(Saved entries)
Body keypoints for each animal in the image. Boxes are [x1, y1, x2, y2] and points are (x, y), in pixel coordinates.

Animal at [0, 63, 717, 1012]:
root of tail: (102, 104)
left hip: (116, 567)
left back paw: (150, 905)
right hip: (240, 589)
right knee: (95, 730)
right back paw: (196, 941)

* * *

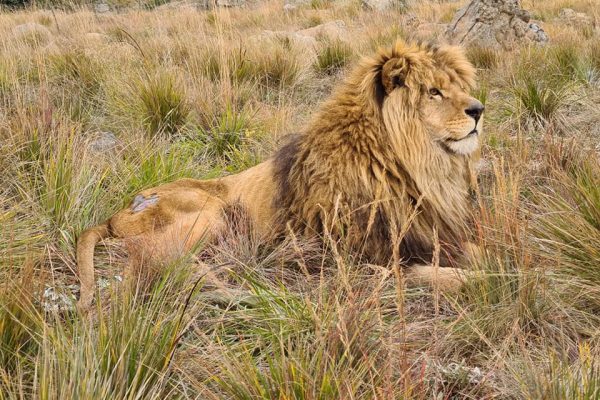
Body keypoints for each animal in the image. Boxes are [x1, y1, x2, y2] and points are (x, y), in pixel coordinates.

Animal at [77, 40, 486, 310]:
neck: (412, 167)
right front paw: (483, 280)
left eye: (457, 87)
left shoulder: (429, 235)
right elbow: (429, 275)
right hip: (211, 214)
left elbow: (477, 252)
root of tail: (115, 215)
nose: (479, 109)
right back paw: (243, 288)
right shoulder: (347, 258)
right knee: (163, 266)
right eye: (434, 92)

▶ Exercise description: A word-for-word copy of the lines above from the one with "right back paw: (243, 288)" through the one with "right eye: (434, 92)", inclusive, is the only output wanted.

▶ Answer below:
right back paw: (243, 288)
right shoulder: (347, 258)
right knee: (163, 266)
right eye: (434, 92)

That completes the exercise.